(Data provided Opens)

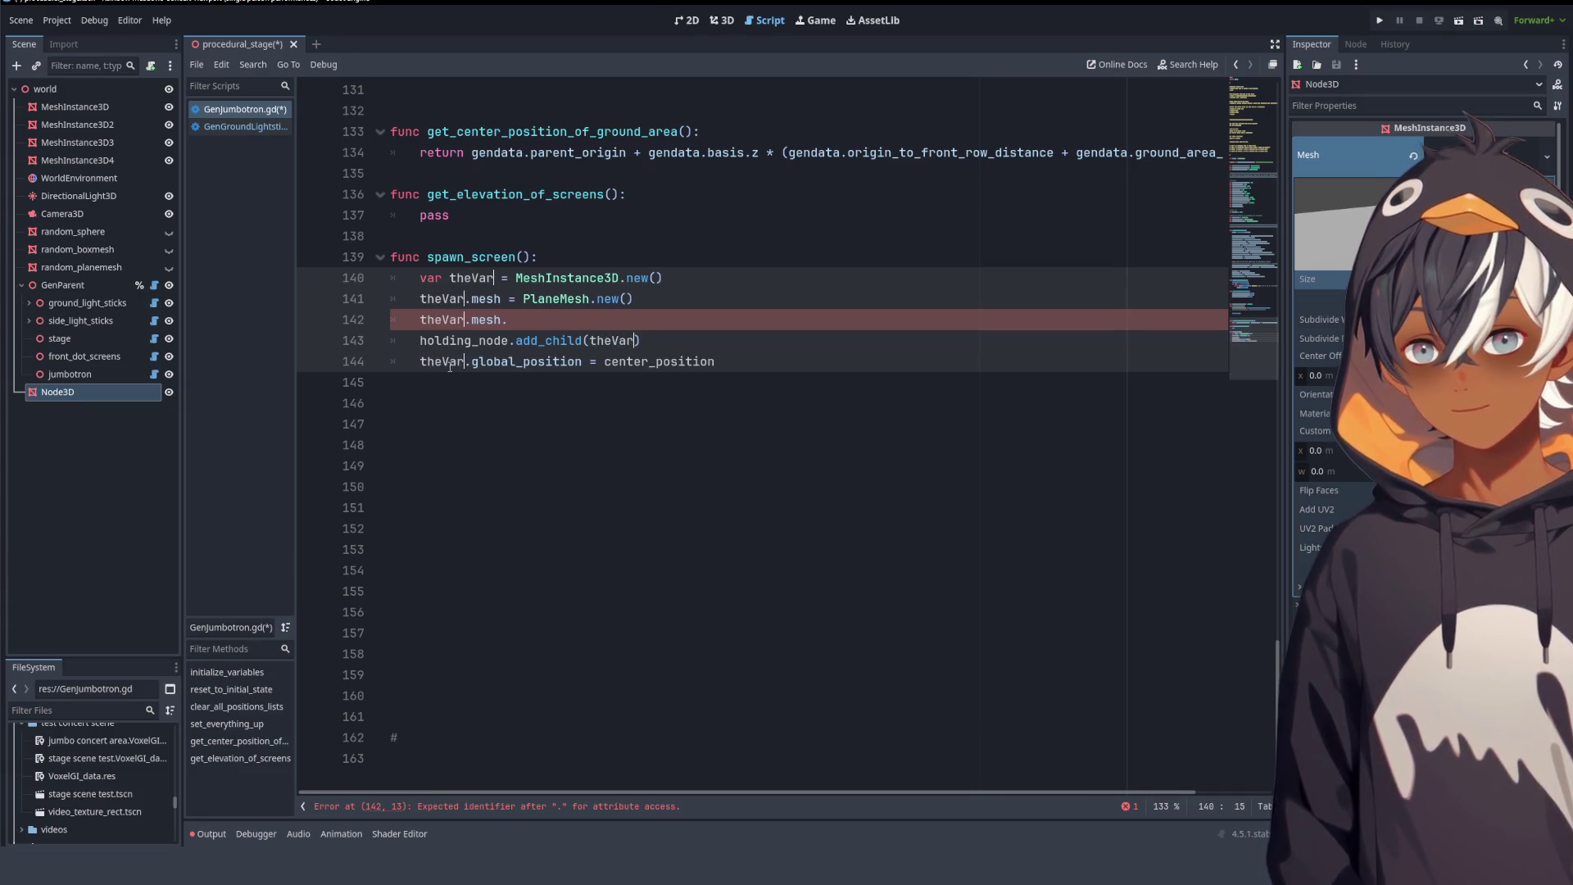
{"action": "type", "text": "bleName"}
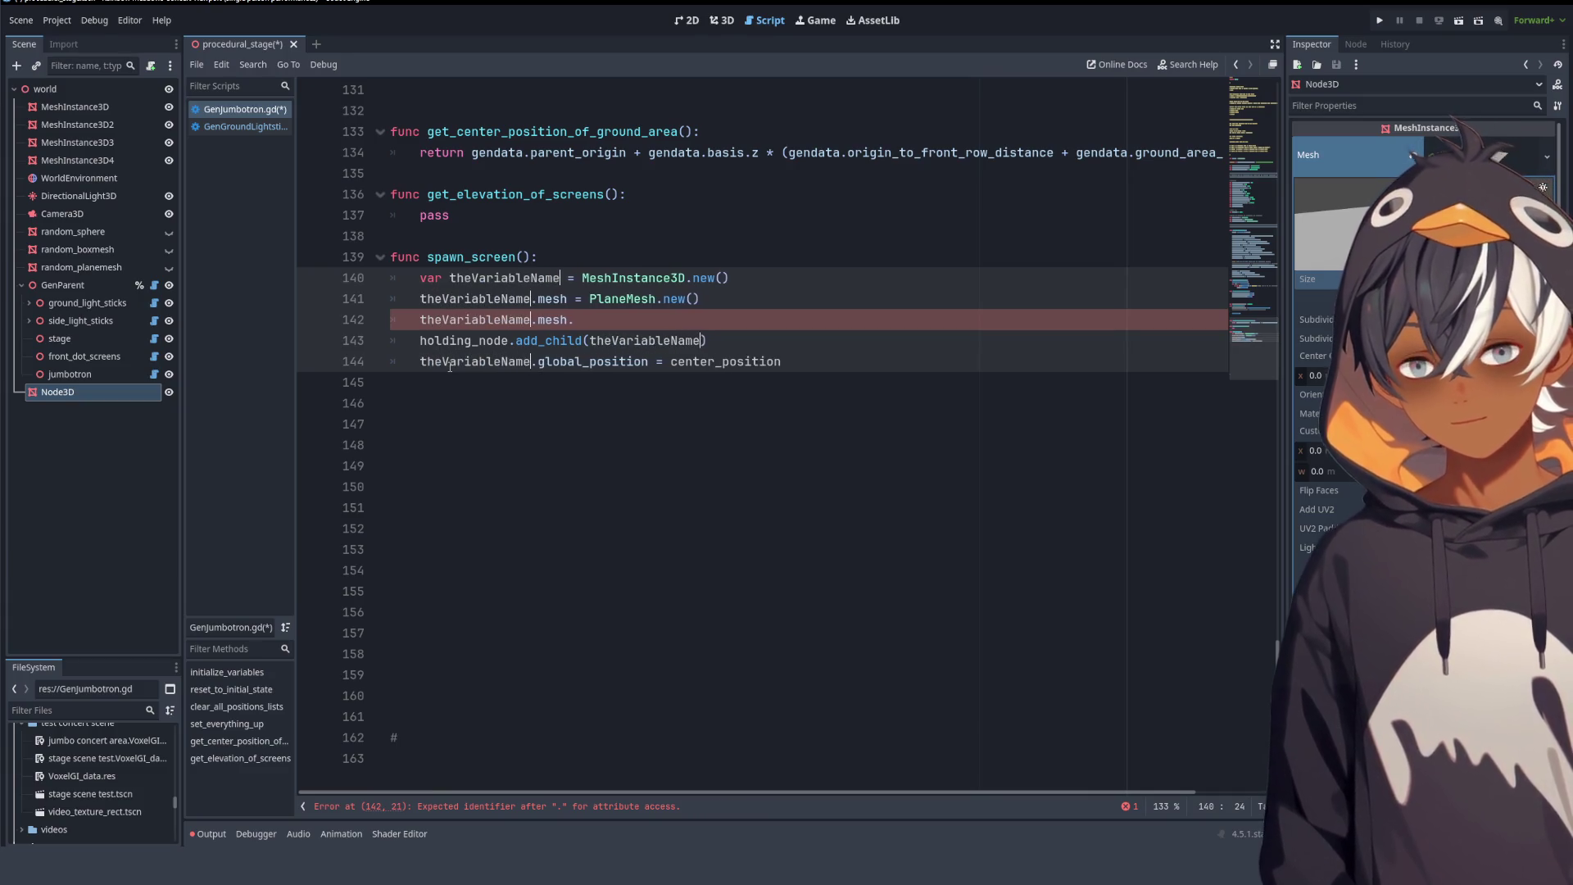
{"action": "left_click", "coordinate": [459, 215]}
- Check theVariableName on lines 140–141, then return to the 3D scene view
{"action": "left_click", "coordinate": [663, 424]}
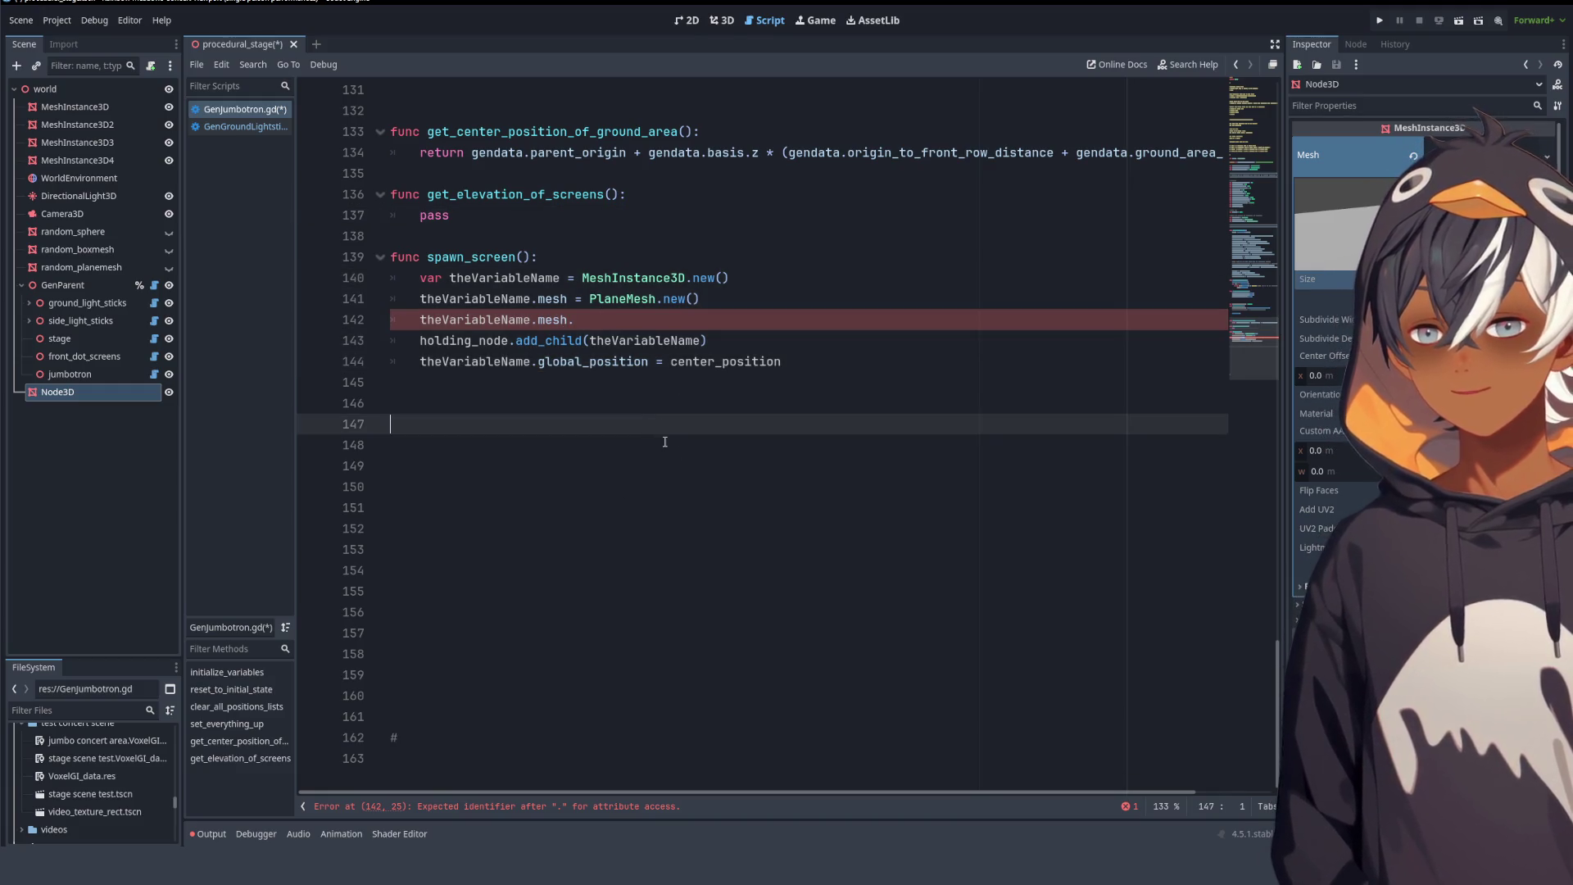
{"action": "double_click", "coordinate": [505, 278]}
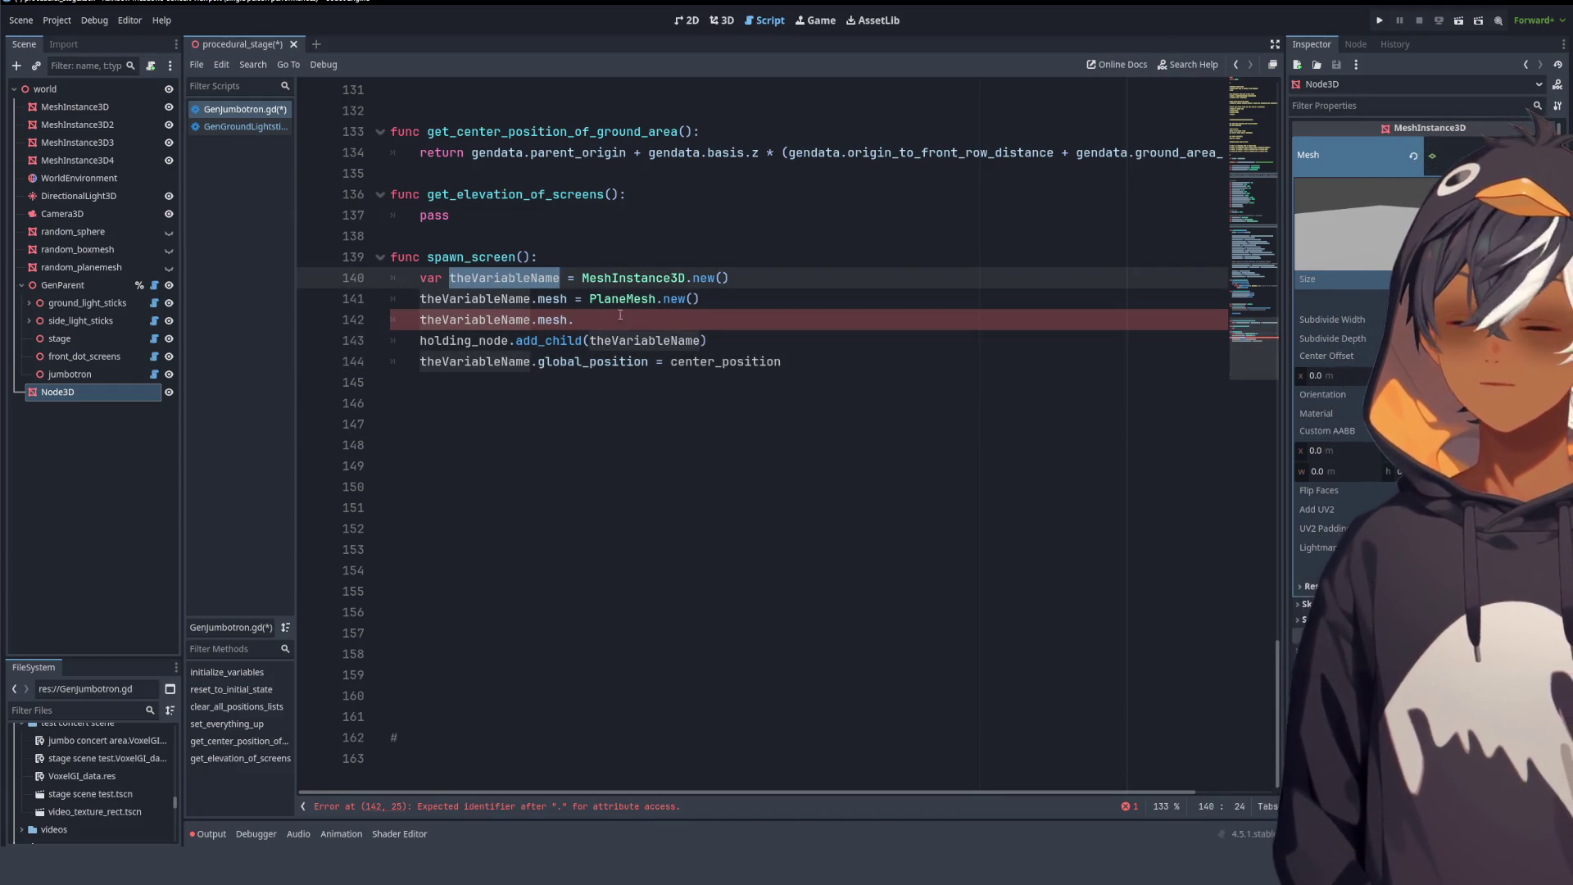
{"action": "left_click", "coordinate": [634, 278]}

(Data provided Closes)

Apart from the pictures, repeat the data above exactly.

{"action": "type", "text": "bleName"}
{"action": "left_click", "coordinate": [459, 215]}
- Check theVariableName on lines 140–141, then return to the 3D scene view
{"action": "left_click", "coordinate": [663, 424]}
{"action": "double_click", "coordinate": [505, 278]}
{"action": "left_click", "coordinate": [634, 278]}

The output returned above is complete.